Speaking of medication, I don't suppose I could get ideas/thoughts on what I should do with a situation my psychiatrist put me in(well not really). I am on all these meds and I may have found a decent combination. Decent to everyone else that is. I mean it's ok for me I am just not happy with the side effects, weight gain,no energy,no concentration. I have had my dad and a couple Dr.s and my friend tell me they like this combination. The weight gain is not good, especially for someone with eating issues. I am not just whining about a couple pounds, my pants do not fit. My dr. gave me a lower dose of the one medication and left it up to me to decide whether I wanted to come off that med or not. Miss indecisive. If I stay on the med I am likely to get back even more so into my bad behaviours eating wise. If I go off the med, I am afraid I will risk having people not like me again and I am afraid we will be back on this decade old journey of finding the "perfect" cocktail.
Is this a stupid "issue". I mean I don't want anyone to say suck it up and be fat. I can do that no problem but that means bad health.
 

unionmary

Member
I have battled with weight issues all my life,,,,my hypoactive thyroid (or hyper? it is lacking) has a lot to do with it, i suppose. Add in the psychotropic drugs (weight gainers) and bingo,,,i am overweight. I go through spurts where I try to take it off, but I am limited in what I can do for exercise...arthritis, right hip.

I must sound like a real whiner eh, I am not really. I turned 40 and my health fell apart. That is why in my mind i am 39 forever!!!

Going off my medications was a choice my doctor and i made together, and so far it has been good. You don't know until you try, you are right there, and I accept that I may have to return to them someday. But I also believe i have gotten better at dealing with my illness in my own mind. It doesn't seem as severe any more. Doesn't control me, i control it.

Keep plugging away STP :D
 

Andy

MVP
When am I going to be better at dealing with my illness in my mind. I mean I think I am good. Maybe things wouldn't be so bad if I didn't have to deal with side effects because that is what usually messes with me. :rant::sorry:
 

NicNak

Resident Canuck
Administrator
Going off my medications was a choice my doctor and i made together, and so far it has been good. You don't know until you try, you are right there, and I accept that I may have to return to them someday. But I also believe i have gotten better at dealing with my illness in my own mind. It doesn't seem as severe any more. Doesn't control me, i control it.

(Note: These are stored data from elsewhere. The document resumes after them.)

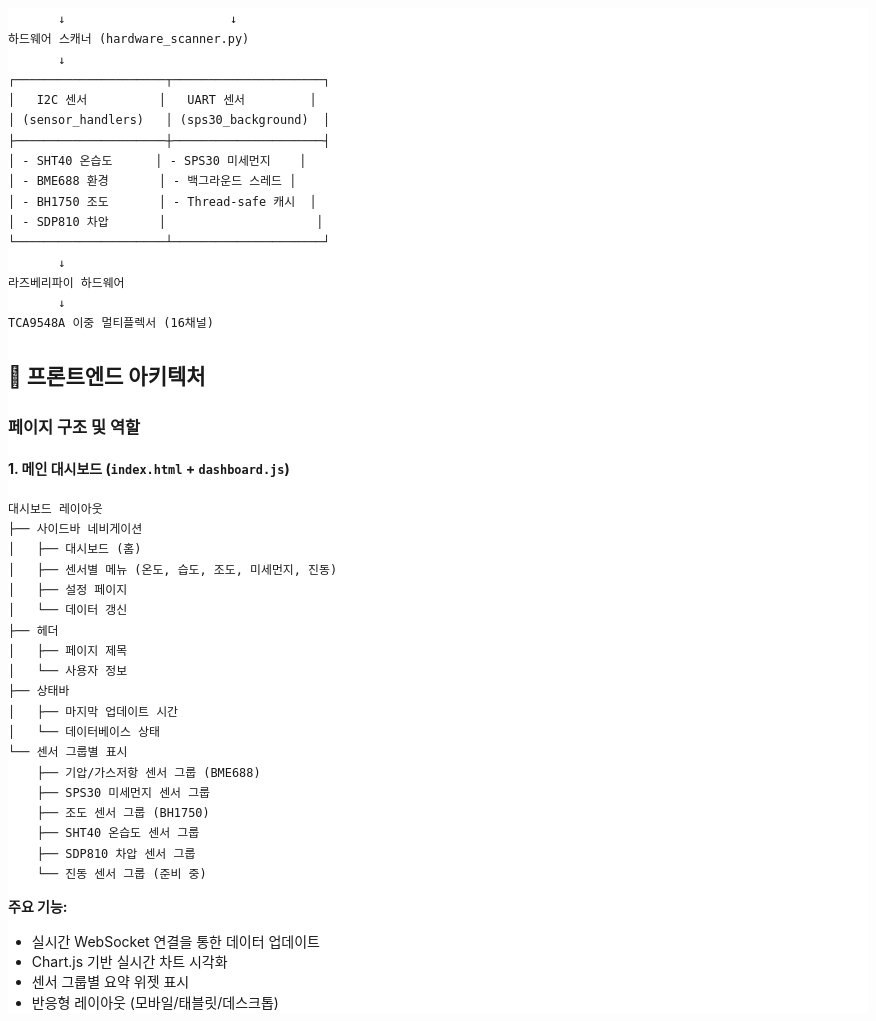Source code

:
 ```
       ↓                       ↓
하드웨어 스캐너 (hardware_scanner.py)
       ↓
┌─────────────────────┬─────────────────────┐
│   I2C 센서          │   UART 센서         │
│ (sensor_handlers)   │ (sps30_background)  │
├─────────────────────┼─────────────────────┤
│ - SHT40 온습도      │ - SPS30 미세먼지    │
│ - BME688 환경       │ - 백그라운드 스레드 │
│ - BH1750 조도       │ - Thread-safe 캐시  │
│ - SDP810 차압       │                     │
└─────────────────────┴─────────────────────┘
       ↓
라즈베리파이 하드웨어
       ↓
TCA9548A 이중 멀티플렉서 (16채널)
```

## 🎨 프론트엔드 아키텍처

### 페이지 구조 및 역할

#### 1. 메인 대시보드 (`index.html` + `dashboard.js`)
```
대시보드 레이아웃
├── 사이드바 네비게이션
│   ├── 대시보드 (홈)
│   ├── 센서별 메뉴 (온도, 습도, 조도, 미세먼지, 진동)
│   ├── 설정 페이지
│   └── 데이터 갱신
├── 헤더
│   ├── 페이지 제목
│   └── 사용자 정보
├── 상태바
│   ├── 마지막 업데이트 시간
│   └── 데이터베이스 상태
└── 센서 그룹별 표시
    ├── 기압/가스저항 센서 그룹 (BME688)
    ├── SPS30 미세먼지 센서 그룹
    ├── 조도 센서 그룹 (BH1750)
    ├── SHT40 온습도 센서 그룹
    ├── SDP810 차압 센서 그룹
    └── 진동 센서 그룹 (준비 중)
```

**주요 기능:**
- 실시간 WebSocket 연결을 통한 데이터 업데이트
- Chart.js 기반 실시간 차트 시각화
- 센서 그룹별 요약 위젯 표시
- 반응형 레이아웃 (모바일/태블릿/데스크톱)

It may have been OK for you in this situation while consulting with your doctor, but cannot be considered as advice for everyone, as everyone's medical history, needs and motivations are different.
 

Daniel E.

daniel@psychlinks.ca
Administrator
Well I'm real late in replying to this thread but for what its worth:

Manic: I feel stronger, I can lift more weight and stuff. My stomach can handle eating more of a variety of foods than normal and they don't bother me. Very high pain/cold/heat tolerance. The biggest change physically would be my sex drive I have to say.